*Exercise requirements*:
Each record has to be repeated exactly as given.

*Records for this task*:

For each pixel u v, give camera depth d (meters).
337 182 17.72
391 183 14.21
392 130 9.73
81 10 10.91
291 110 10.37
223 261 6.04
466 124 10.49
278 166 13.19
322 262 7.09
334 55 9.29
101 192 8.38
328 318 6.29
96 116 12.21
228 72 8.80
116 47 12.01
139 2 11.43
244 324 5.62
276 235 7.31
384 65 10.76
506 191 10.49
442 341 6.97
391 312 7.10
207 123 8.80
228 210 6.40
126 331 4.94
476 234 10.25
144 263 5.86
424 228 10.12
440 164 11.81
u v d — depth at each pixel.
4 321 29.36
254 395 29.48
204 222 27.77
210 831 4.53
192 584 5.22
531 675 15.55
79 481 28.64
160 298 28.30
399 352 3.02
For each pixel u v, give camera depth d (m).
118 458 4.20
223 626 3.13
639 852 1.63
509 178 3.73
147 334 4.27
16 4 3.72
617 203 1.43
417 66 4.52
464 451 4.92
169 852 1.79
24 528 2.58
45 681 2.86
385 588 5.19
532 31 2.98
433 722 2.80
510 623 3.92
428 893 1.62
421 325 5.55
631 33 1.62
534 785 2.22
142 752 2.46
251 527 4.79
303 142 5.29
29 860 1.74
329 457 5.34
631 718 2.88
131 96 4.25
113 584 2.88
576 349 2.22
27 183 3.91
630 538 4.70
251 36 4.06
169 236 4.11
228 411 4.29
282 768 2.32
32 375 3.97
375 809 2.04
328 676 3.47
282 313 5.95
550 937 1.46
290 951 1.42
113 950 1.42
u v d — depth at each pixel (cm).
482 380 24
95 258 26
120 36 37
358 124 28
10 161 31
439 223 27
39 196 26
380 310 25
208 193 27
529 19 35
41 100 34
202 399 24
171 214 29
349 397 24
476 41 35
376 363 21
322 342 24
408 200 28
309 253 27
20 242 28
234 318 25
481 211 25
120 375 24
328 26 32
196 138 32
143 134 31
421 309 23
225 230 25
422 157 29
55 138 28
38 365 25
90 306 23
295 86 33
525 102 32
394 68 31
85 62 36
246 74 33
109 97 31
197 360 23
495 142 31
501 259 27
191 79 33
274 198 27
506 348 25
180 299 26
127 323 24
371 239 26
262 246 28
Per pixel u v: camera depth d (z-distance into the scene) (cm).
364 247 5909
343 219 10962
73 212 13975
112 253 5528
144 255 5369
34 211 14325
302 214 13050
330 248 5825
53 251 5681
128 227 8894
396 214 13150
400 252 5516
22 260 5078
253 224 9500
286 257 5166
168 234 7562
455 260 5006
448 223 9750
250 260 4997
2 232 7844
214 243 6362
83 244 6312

*Your solution*:
For each pixel u v, give camera depth d (meters).
337 182 17.72
391 183 14.21
392 130 9.73
81 10 10.91
291 110 10.37
223 261 6.04
466 124 10.49
278 166 13.19
322 262 7.09
334 55 9.29
101 192 8.38
328 318 6.29
96 116 12.21
228 72 8.80
116 47 12.01
139 2 11.43
244 324 5.62
276 235 7.31
384 65 10.76
506 191 10.49
442 341 6.97
391 312 7.10
207 123 8.80
228 210 6.40
126 331 4.94
476 234 10.25
144 263 5.86
424 228 10.12
440 164 11.81
u v d — depth at each pixel.
4 321 29.36
254 395 29.48
204 222 27.77
210 831 4.53
192 584 5.22
531 675 15.55
79 481 28.64
160 298 28.30
399 352 3.02
For each pixel u v, give camera depth d (m).
118 458 4.20
223 626 3.13
639 852 1.63
509 178 3.73
147 334 4.27
16 4 3.72
617 203 1.43
417 66 4.52
464 451 4.92
169 852 1.79
24 528 2.58
45 681 2.86
385 588 5.19
532 31 2.98
433 722 2.80
510 623 3.92
428 893 1.62
421 325 5.55
631 33 1.62
534 785 2.22
142 752 2.46
251 527 4.79
303 142 5.29
29 860 1.74
329 457 5.34
631 718 2.88
131 96 4.25
113 584 2.88
576 349 2.22
27 183 3.91
630 538 4.70
251 36 4.06
169 236 4.11
228 411 4.29
282 768 2.32
32 375 3.97
375 809 2.04
328 676 3.47
282 313 5.95
550 937 1.46
290 951 1.42
113 950 1.42
u v d — depth at each pixel (cm).
482 380 24
95 258 26
120 36 37
358 124 28
10 161 31
439 223 27
39 196 26
380 310 25
208 193 27
529 19 35
41 100 34
202 399 24
171 214 29
349 397 24
476 41 35
376 363 21
322 342 24
408 200 28
309 253 27
20 242 28
234 318 25
481 211 25
120 375 24
328 26 32
196 138 32
143 134 31
421 309 23
225 230 25
422 157 29
55 138 28
38 365 25
90 306 23
295 86 33
525 102 32
394 68 31
85 62 36
246 74 33
109 97 31
197 360 23
495 142 31
501 259 27
191 79 33
274 198 27
506 348 25
180 299 26
127 323 24
371 239 26
262 246 28
Per pixel u v: camera depth d (z-distance into the scene) (cm).
364 247 5909
343 219 10962
73 212 13975
112 253 5528
144 255 5369
34 211 14325
302 214 13050
330 248 5825
53 251 5681
128 227 8894
396 214 13150
400 252 5516
22 260 5078
253 224 9500
286 257 5166
168 234 7562
455 260 5006
448 223 9750
250 260 4997
2 232 7844
214 243 6362
83 244 6312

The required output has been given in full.